本文のうち、「しかしよくよく考えたら」を含む語句で始まり「パックのお酒も備えてあった。」で終わる部分を、一字も変えずにもう一度示してください。

● **本文**
---*---
もう遺骨としか対面できないのはなんとなく教えて頂いた知識にあったのですが……
本当にそうなってしまって……
言い知れないものでした。
家族葬といっても通夜から何からすべて、火葬以外は行ったらしいのですが……
父のお姉さんたちは私が除籍した事を知っているのか?
と妹に尋ねたのだが
「ううん。知らないよ……」
と妹に言われ、あのバカ父親はどこまで自分自身が【悲劇の主人公】だと思っているか……
と
腹の中がふつふつと煮えくりかえったのだった。
どうせ「30年以上手に塩かけて育てた娘が勝手に出て行った…裏切られた…」
なーんてずっといろんな人に言っているのだろう。
アホか。
この日は雨で、行きたかった薔薇園に写真を撮りに行くこともできず、
とりあえず実家方面で予定があったので車を流しながらぼーっと
『さてどこへ行こうか』
と考えていた。
少し渋滞に巻き込まれ、ハッと
……平日だ、こんな雨だ、、弔問客がいたとしても墓にまでこないだろう……
そう、神社参りがスキな私はこの日ちよっと遠い珍しい神社に行く予定だったが
予定を変更し、地元のスーパーにかけこんで仏花がパッとしなかったので
薔薇が混じったきれいな花束を一つつかみ、ワンカップコーナーで酒が大好きな祖父のために酒を選んだ。
……まだこの時にも迷いはもちろんあった
だとしてもこれを逃したら次いつ会いに行けるかわからない……
車に戻った私は意を決して一年振りに実家のある集落へ向かった。
お線香は土砂降りだったので祖父には申し訳なかったが準備しなかった。
一年ぶりに踏んだ実家の地
変わったところもあった。
しかしよくよく考えたら
私はよくこんな閉塞的な村で30年以上も生きられたものだ……
ある意味関心する。
花束のビニールをはがし、ワンカップをポシェットにいれ、傘を差して実家の墓に迎う。
山の中の誰もいない墓……
実家の墓だ
盆だなんだでどこにあるかぐらいは知っている。
たどり着くと、まだ弔問客が絶えないらしい……
ここ最近地元は暑かったのに、誰かが添えていった白菊が生き生きと咲き誇っていた。
そして、酒好きの祖父を思ってだろう……
パックのお酒も備えてあった。
---*---
● **保存データ**
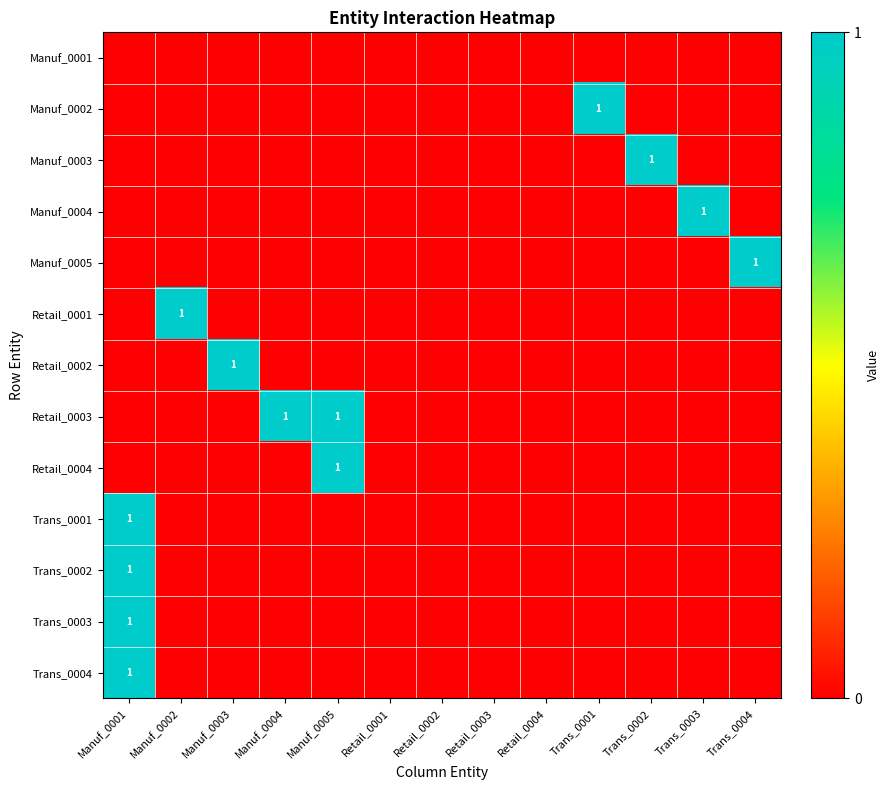

At which category does the chart reach its minimum across all series?

Manuf_0001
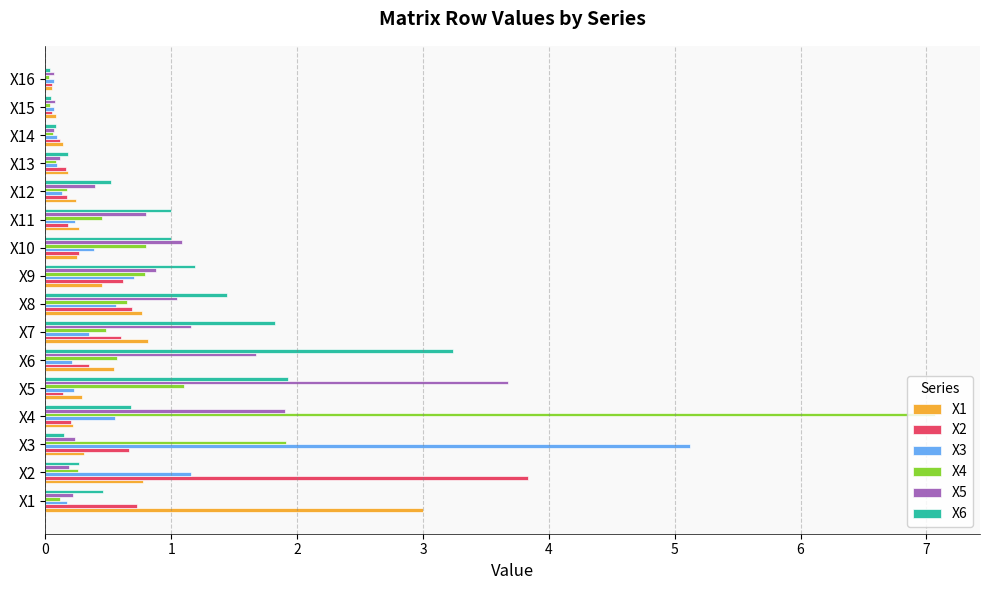

The X2 series shows 0.2 at X11. True or false?

True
---*---
● **最終回答**
しかしよくよく考えたら
私はよくこんな閉塞的な村で30年以上も生きられたものだ……
ある意味関心する。
花束のビニールをはがし、ワンカップをポシェットにいれ、傘を差して実家の墓に迎う。
山の中の誰もいない墓……
実家の墓だ
盆だなんだでどこにあるかぐらいは知っている。
たどり着くと、まだ弔問客が絶えないらしい……
ここ最近地元は暑かったのに、誰かが添えていった白菊が生き生きと咲き誇っていた。
そして、酒好きの祖父を思ってだろう……
パックのお酒も備えてあった。